* **Supplied information**

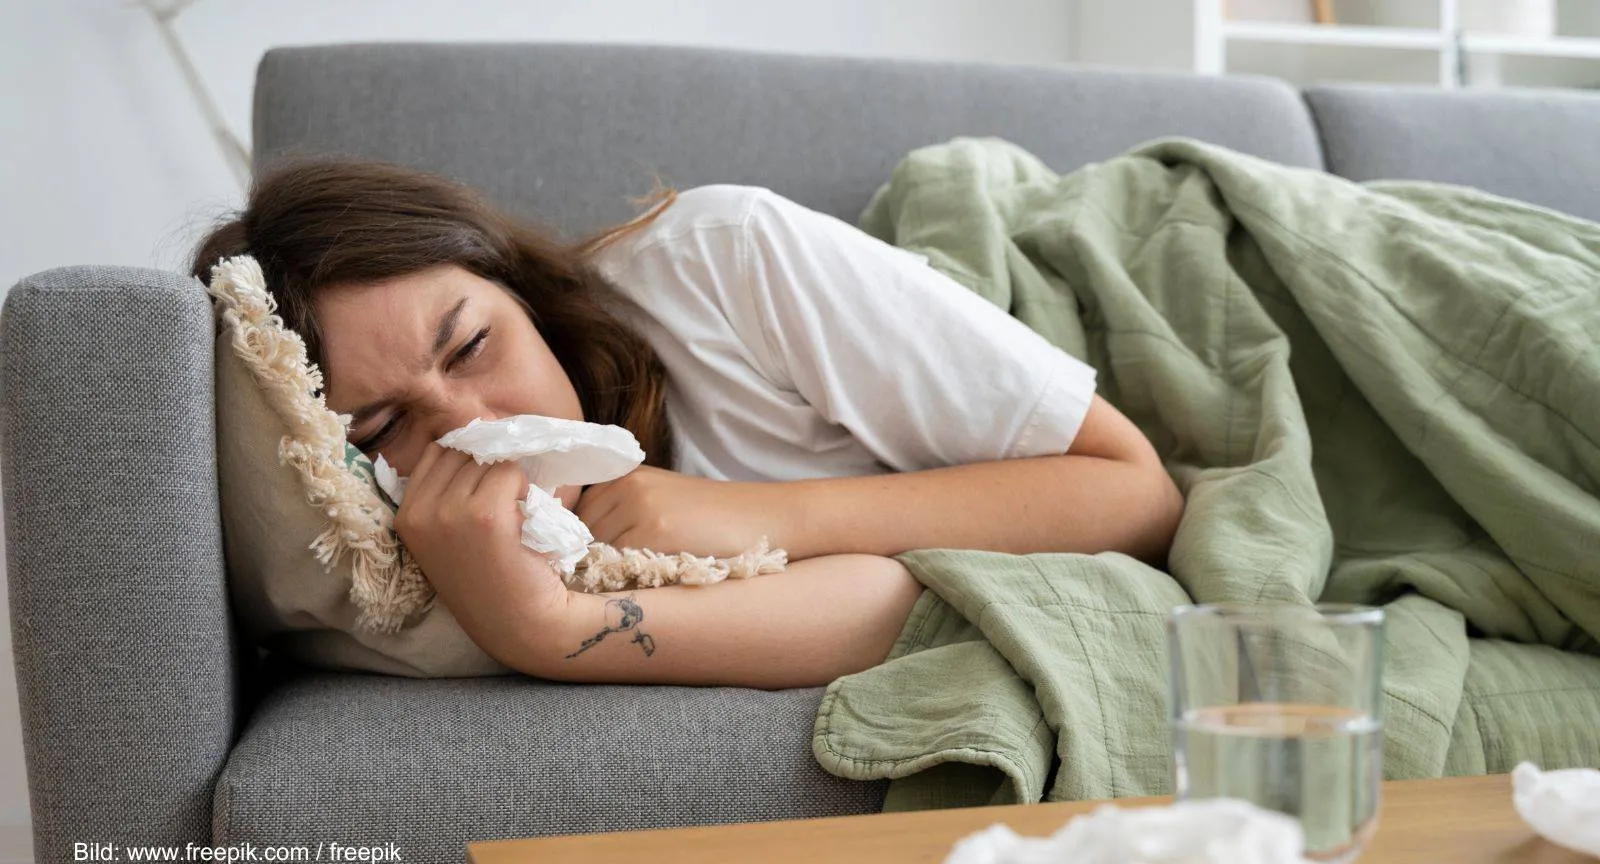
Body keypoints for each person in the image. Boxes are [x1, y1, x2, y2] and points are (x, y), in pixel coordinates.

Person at [192, 159, 1183, 690]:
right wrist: (545, 626)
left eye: (471, 347)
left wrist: (756, 516)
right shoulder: (394, 552)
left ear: (515, 287)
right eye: (381, 428)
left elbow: (1135, 490)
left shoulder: (726, 261)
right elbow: (880, 603)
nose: (473, 423)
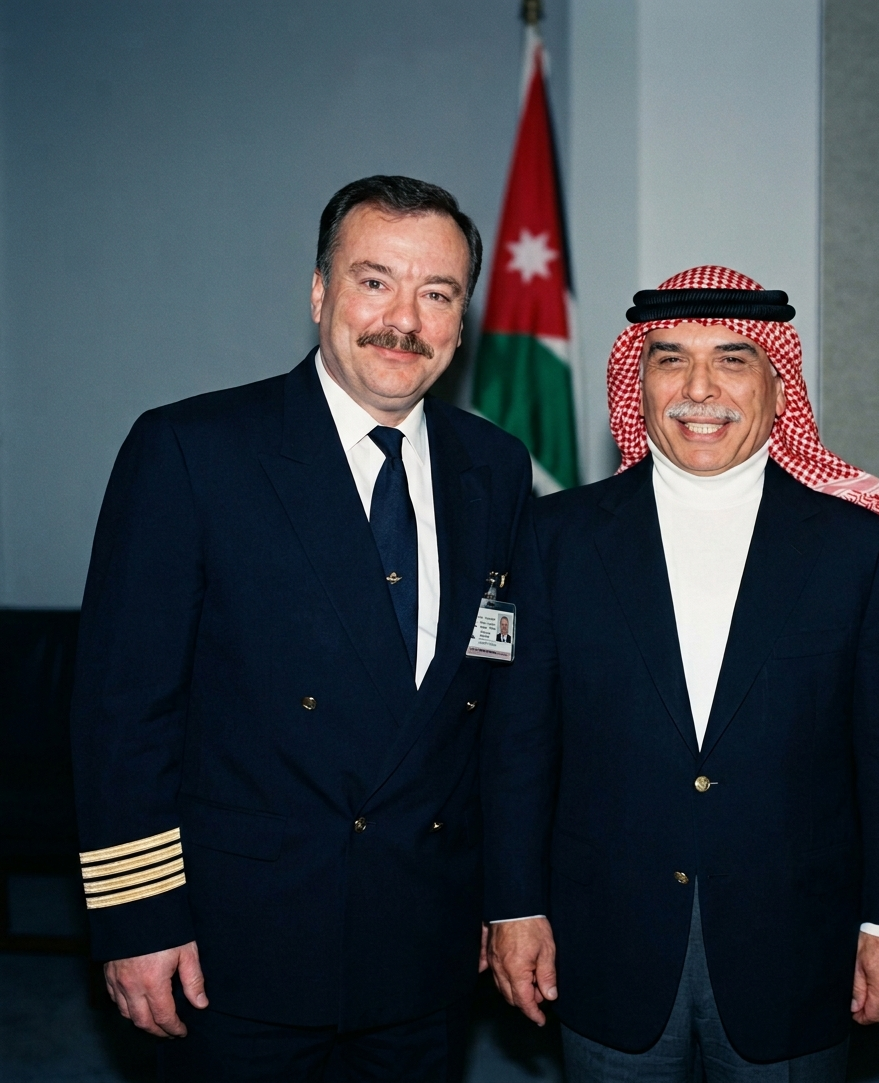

* **What is required**
State the number of lines in the listing above that include "right", and add nothing else.

* **Exercise solution**
4